Closed cans which I chose between were the Audio Technica ATH-W5000, DENON AH-D7000 and Beyerdynamic DT 770. I myself liked the Ultrasone Edition 8s out of all these in terms of what they looked and sounded like but that's just me. You have to consider all the factors which will affect your listening experience. Try 'em out thoroughly and read online reviews as they offer deep insight into how good the cans are. Find out what type of sound you like e.g mellow, bright and choose accordingly.


In the end it's a balance of 3 catergories which headphones rest upon: sound quality, comfort and portability. To recap in ears are the best in portability but sacrifice sound quality, and closed headphones offer better sound quality at the expense of portability.


I don't know all the products in the market, but generally a search of "the best in ears/headphone etc" will yield good results which validate with a search of reviews on Head-fi!

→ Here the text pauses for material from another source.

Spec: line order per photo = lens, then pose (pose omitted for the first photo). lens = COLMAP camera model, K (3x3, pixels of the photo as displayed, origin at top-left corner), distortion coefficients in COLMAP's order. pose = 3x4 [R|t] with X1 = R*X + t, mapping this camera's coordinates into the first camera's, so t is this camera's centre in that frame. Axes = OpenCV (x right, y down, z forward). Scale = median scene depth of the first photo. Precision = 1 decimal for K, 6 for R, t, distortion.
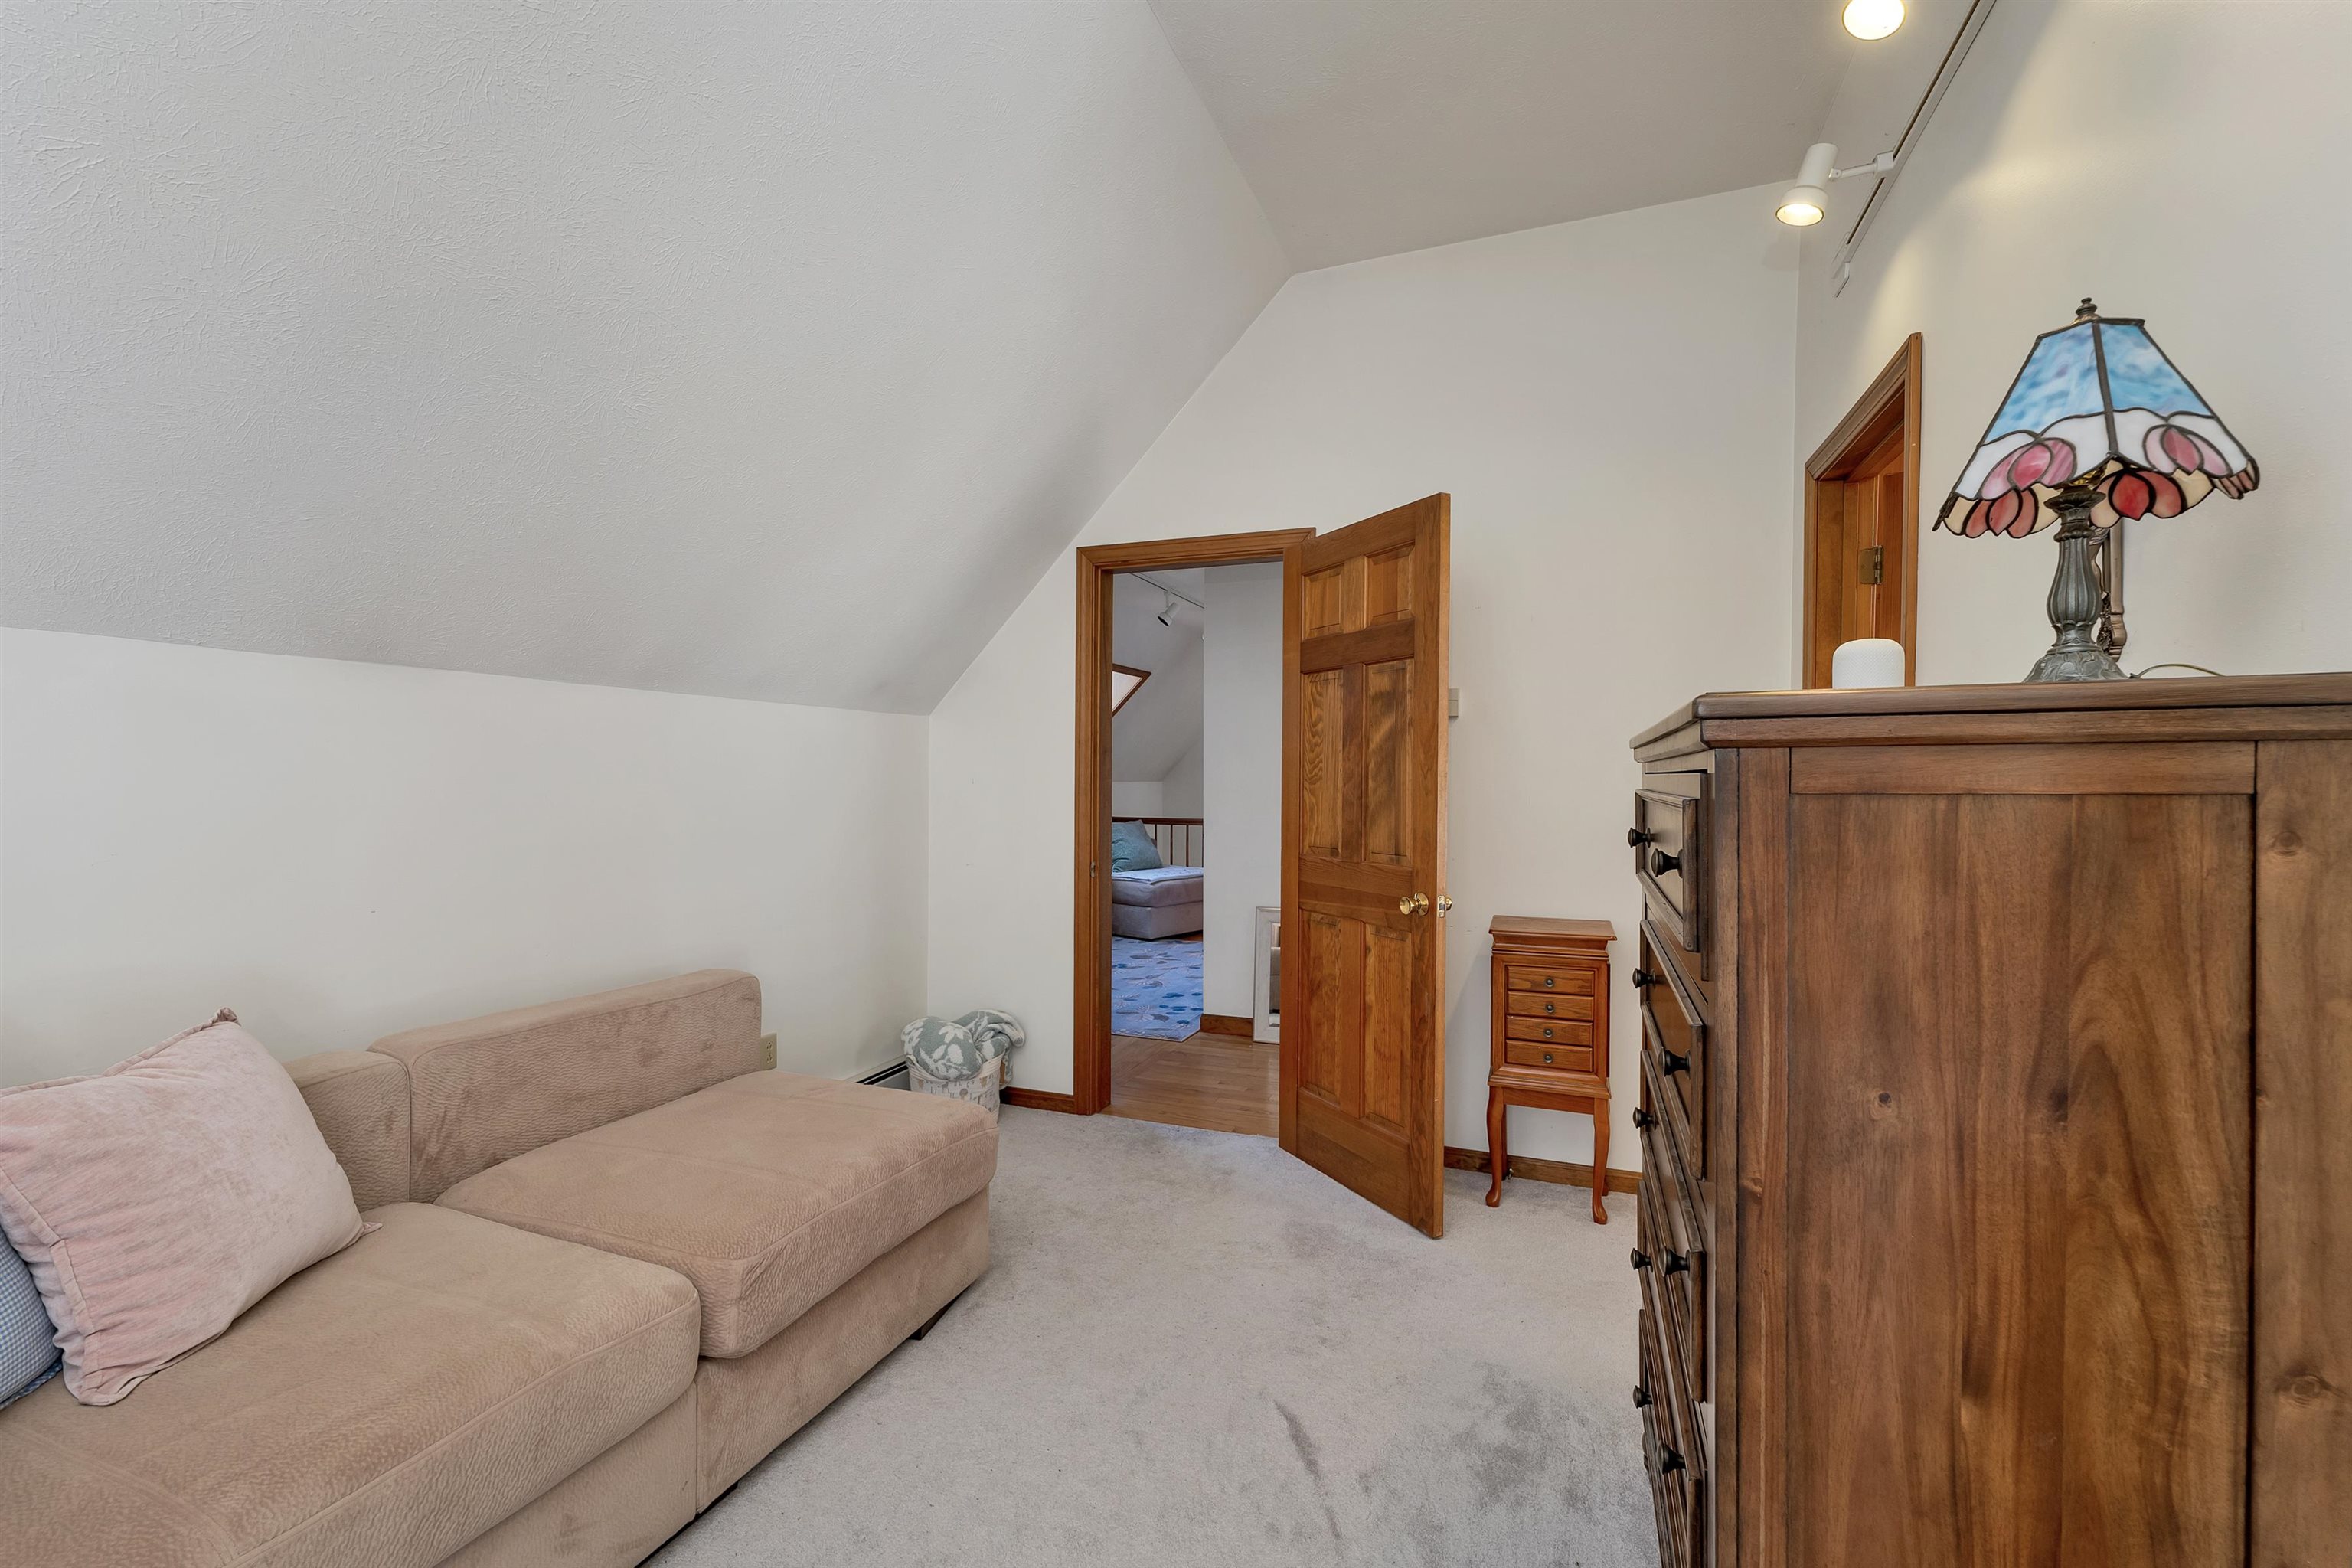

I hope this answered your question as it explained my selection process, and i'm sorry if I repeated too much : D





post #14 of 23

Welcome to Head-fi! Great review of my favourite closed headphones of all time. L3000.gif


I absolutely love them for SQ, isolation, comfort and construction is simply a work of art. The leather box that the Limited Edition version comes with is truly a site to behold. The sound stage imaging with S-Logic is by far the best I've heard in a closed headphone.


post #15 of 23
Thread Starter 

Hey MacedonianHero, nice to have someone share the joy of the Edition 8s with me and thanks for reading! What do you use the Ultrasones for and how do you drive it?